Major companies like Alphabet, Meta, Intel, Linkedin, and Amazon have invaded the tiny island nation. With only 5 million inhabitants, this has lowered unemployment, bolstered the economy, and created a housing crisis given the legions of new workers who need a place to live.

Why? Ireland’s corporate income tax rate is only 12.5%.

This favored tax rate has increased Ireland’s tax revenues to a surplus of 6.3% of its entire national budget. In 2022, that surplus amounted to 8B Euros. Economists are predicting that it will become 65B Euros in 2026.

This largess has been used to pay off debt and strengthen the nation’s pension system. Their Finance Minister is also proposing a “longer-term savings vehicle to which windfall receipts could be channeled.”

Wouldn’t it be great if we had these sorts of problems?

Let me leave you with this.

The Tax Cuts and Jobs Act of 2017 (TCJA) took a lot of heat when it passed. Many said that it would bankrupt the Federal Government.

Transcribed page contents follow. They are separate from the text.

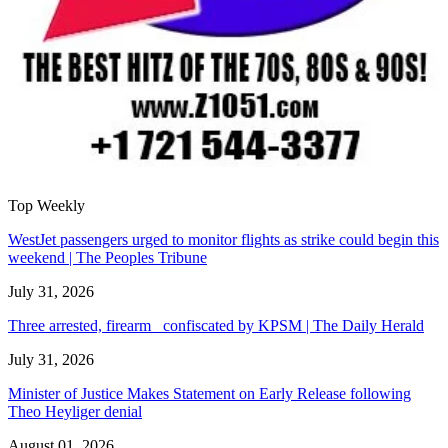
Top Weekly
WestJet passengers urged to monitor flights as strike could begin this
weekend | The Peoples Tribune
July 31, 2026
Three arrested, firearm confiscated by KPSM | The Daily Herald
July 31, 2026
Minister of Justice Makes Statement on Early Release following
Theo Heyliger denial
August 01, 2026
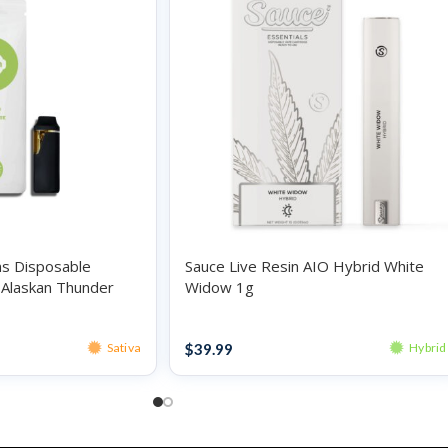
ns Disposable
Sauce Live Resin AIO Hybrid White
a Alaskan Thunder
Widow 1g
Disposables
$
39.99
Sativa
Hybrid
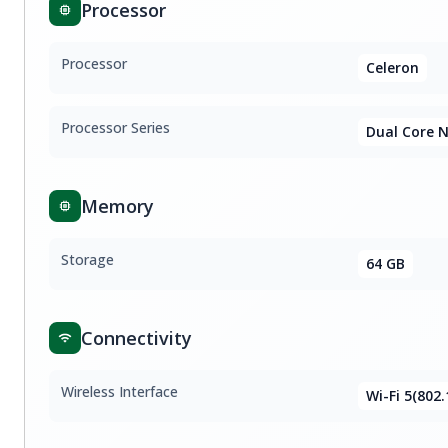
Processor
Processor
Celeron
Processor Series
Dual Core 
Memory
Storage
64 GB
Connectivity
Wireless Interface
Wi-Fi 5(802.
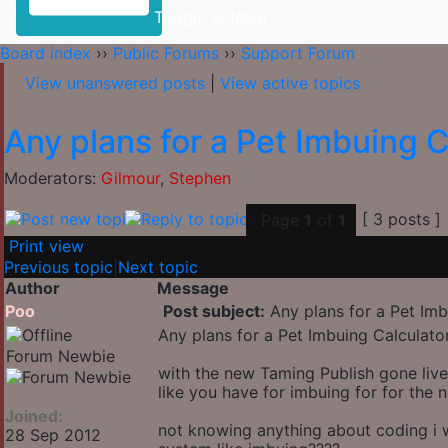
Toggle Sidebar
Board index
››
Public Forums
››
Support Forum
View unanswered posts
|
View active topics
Any plans for a Pet Imbuing C
Moderators:
Gilmour
,
Stephen
[ 3 posts ]
Page
1
of
1
Print view
Previous topic
|
Next topic
Author
Message
Poo
Post subject:
Any plans for a Pet Imb
Any plans for a Pet Imbuing Calculato
Forum Newbie
with the new Taming Publish gone live
like you have for imbuing for for the 
Joined:
not knowing anything about coding i w
28 Sep 2012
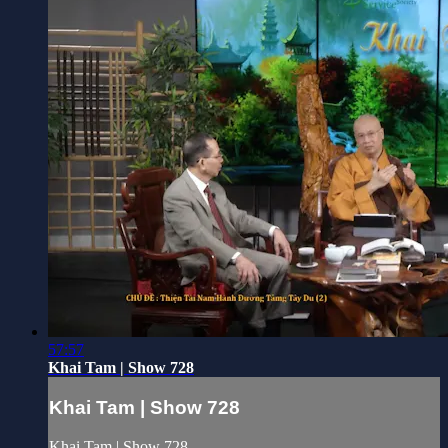
57:57
Khai Tam | Show 728
Khai Tam | Show 728
Khai Tam | Show 728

But by lowering tax rates it did the exact opposite. In 2021, government revenues rose by 18%, the largest increase we’ve had since 1977.

The new administration’s budget would put an end to that. Their tax proposal includes…

1 – An increase in the corporate tax rate from 21% to 28%.

2 – An Increase in the Cap Gains Rate.

3 – Elimination of the Step-Up In Basis Rules for estate taxes.

4 – Elimination of the 1031 Exchange.

5 – And an increase in the Net Investment Income Tax.

We can only hope that our elected officials will learn from the example of a tiny island nation that doesn’t even have the population of the Chicagoland Area.

Lower taxes mean higher tax revenues. It doesn’t get any simpler than that.

We’re all going to get through this. Let’s get through it together.